*Items from a data source:*
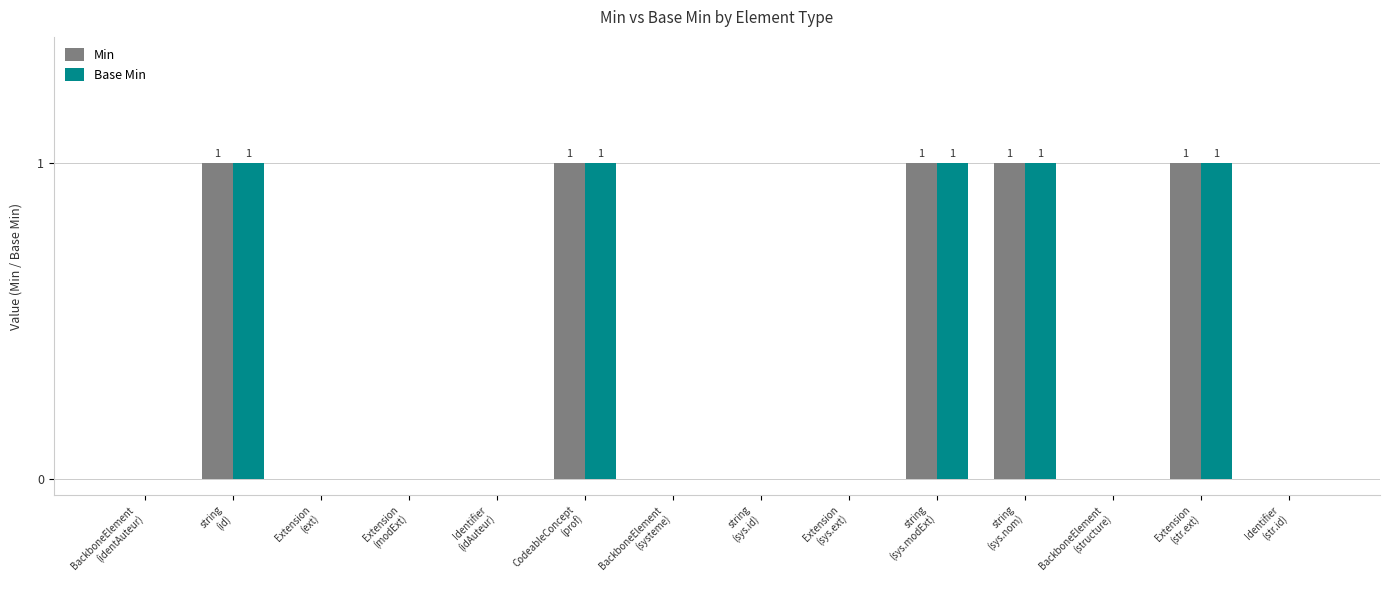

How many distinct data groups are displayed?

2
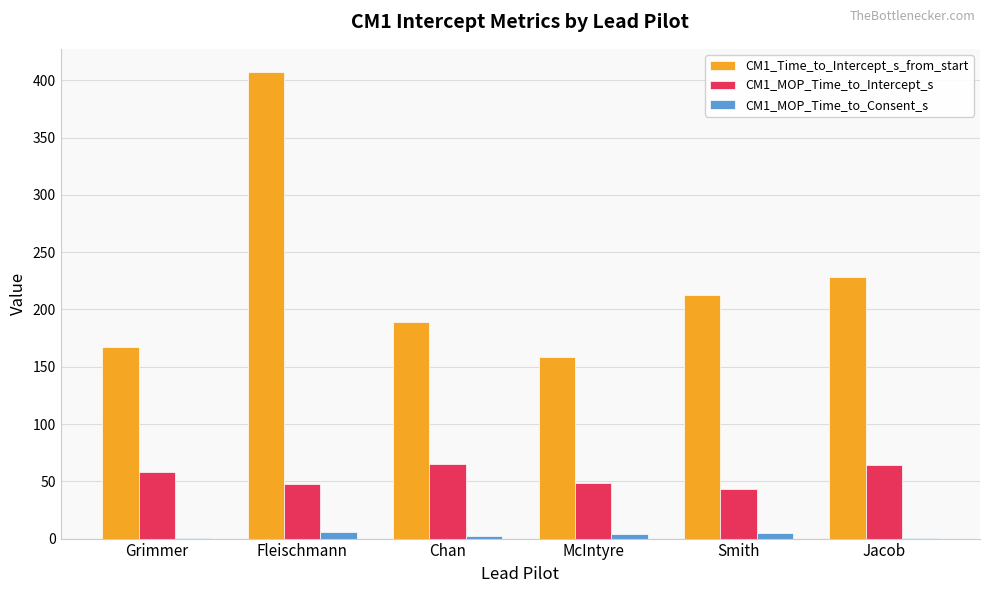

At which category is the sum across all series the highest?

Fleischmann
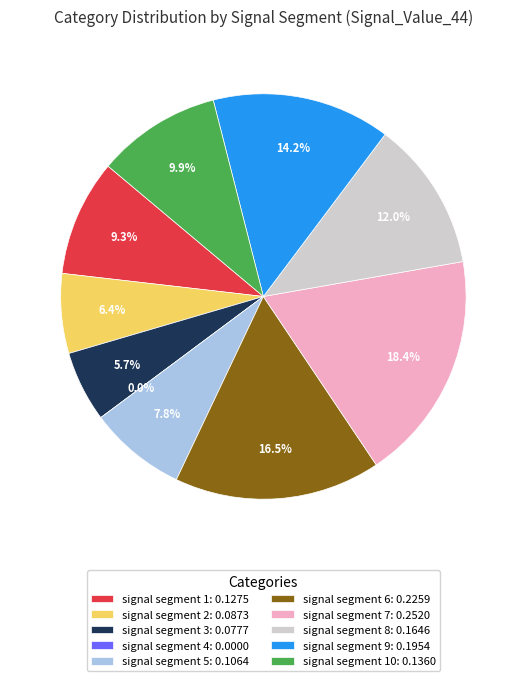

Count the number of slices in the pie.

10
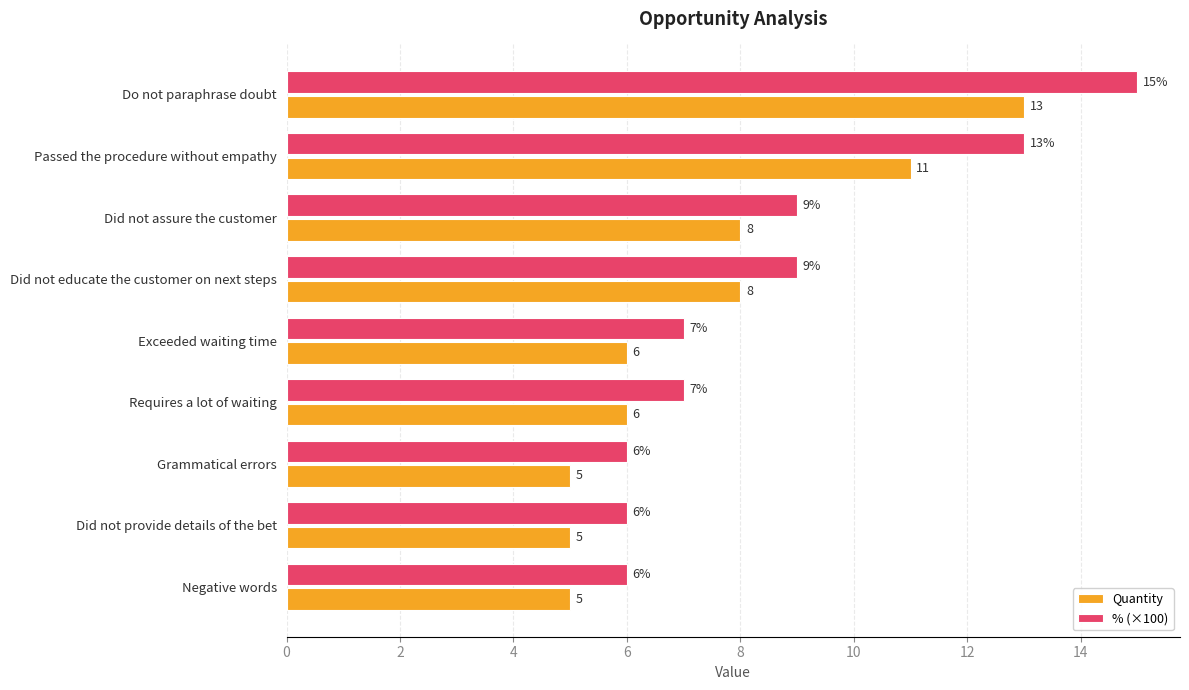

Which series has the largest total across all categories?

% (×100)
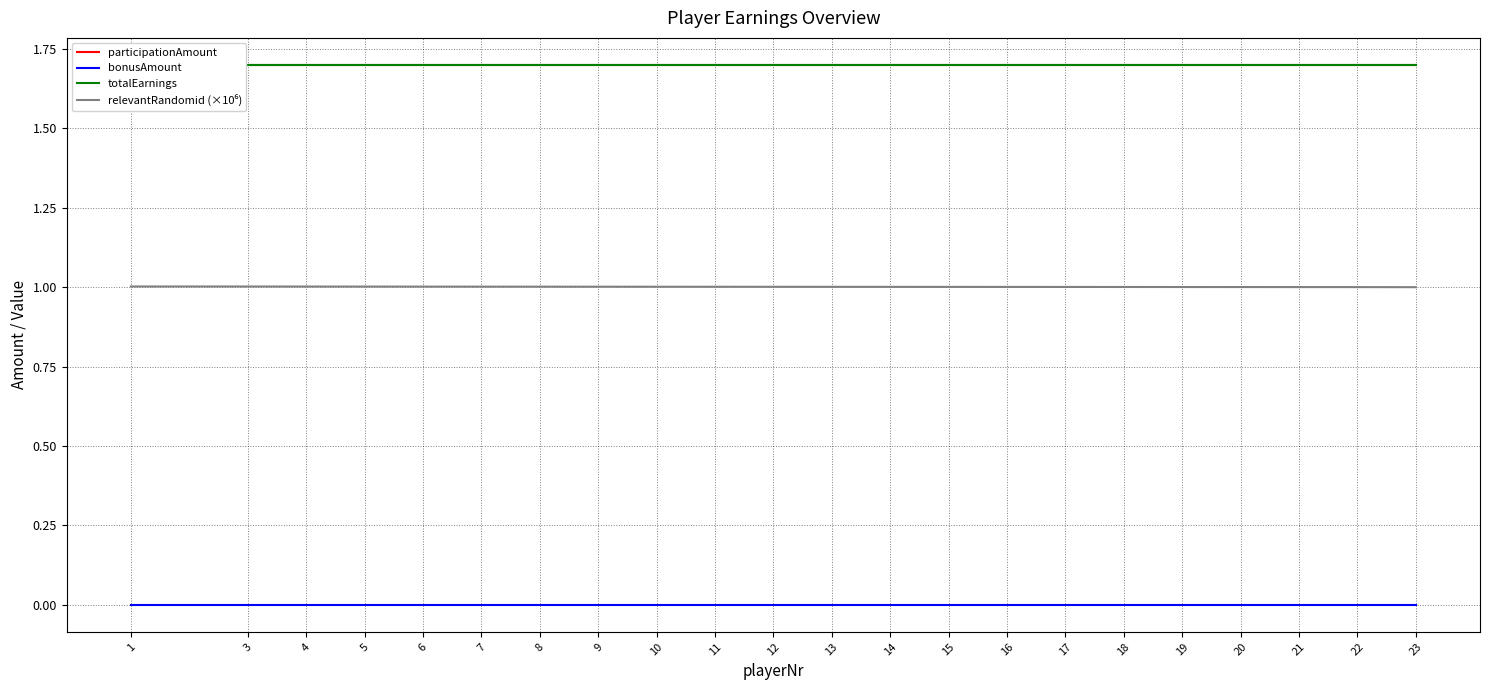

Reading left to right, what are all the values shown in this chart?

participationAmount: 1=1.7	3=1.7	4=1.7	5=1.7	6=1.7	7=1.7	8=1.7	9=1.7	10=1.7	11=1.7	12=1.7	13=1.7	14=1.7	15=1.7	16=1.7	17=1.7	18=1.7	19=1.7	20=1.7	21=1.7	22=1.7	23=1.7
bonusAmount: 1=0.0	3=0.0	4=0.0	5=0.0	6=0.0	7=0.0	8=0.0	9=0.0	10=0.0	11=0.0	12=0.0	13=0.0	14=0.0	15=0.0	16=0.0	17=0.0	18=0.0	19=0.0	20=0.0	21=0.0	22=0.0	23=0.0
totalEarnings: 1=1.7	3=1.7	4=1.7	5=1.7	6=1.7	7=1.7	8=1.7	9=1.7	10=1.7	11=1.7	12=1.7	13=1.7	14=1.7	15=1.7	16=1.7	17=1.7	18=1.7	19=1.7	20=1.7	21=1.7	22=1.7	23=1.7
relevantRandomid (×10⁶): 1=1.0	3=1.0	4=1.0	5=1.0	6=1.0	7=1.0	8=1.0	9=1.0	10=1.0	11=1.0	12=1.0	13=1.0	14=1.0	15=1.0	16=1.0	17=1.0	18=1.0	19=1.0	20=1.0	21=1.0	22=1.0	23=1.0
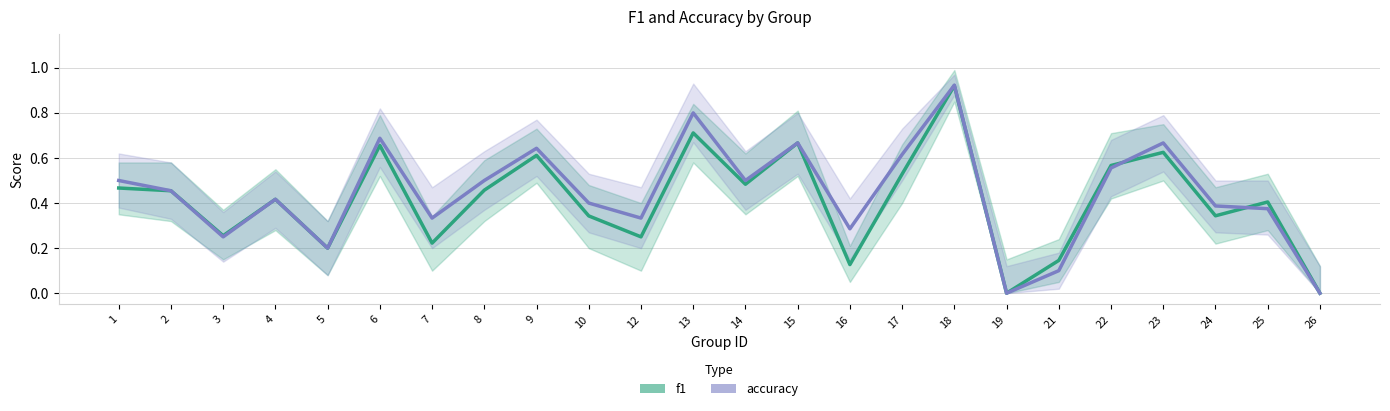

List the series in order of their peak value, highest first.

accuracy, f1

*YOUR TASK:* Copy out the stretch of data from the line containing "At which category" through the line containing "Reading left to", word for word, omitting the pictures.

*TASK RESULT:*
At which category is the sum across all series the highest?

Fleischmann

Count the number of slices in the pie.

10

Which series has the largest total across all categories?

% (×100)

Reading left to right, what are all the values shown in this chart?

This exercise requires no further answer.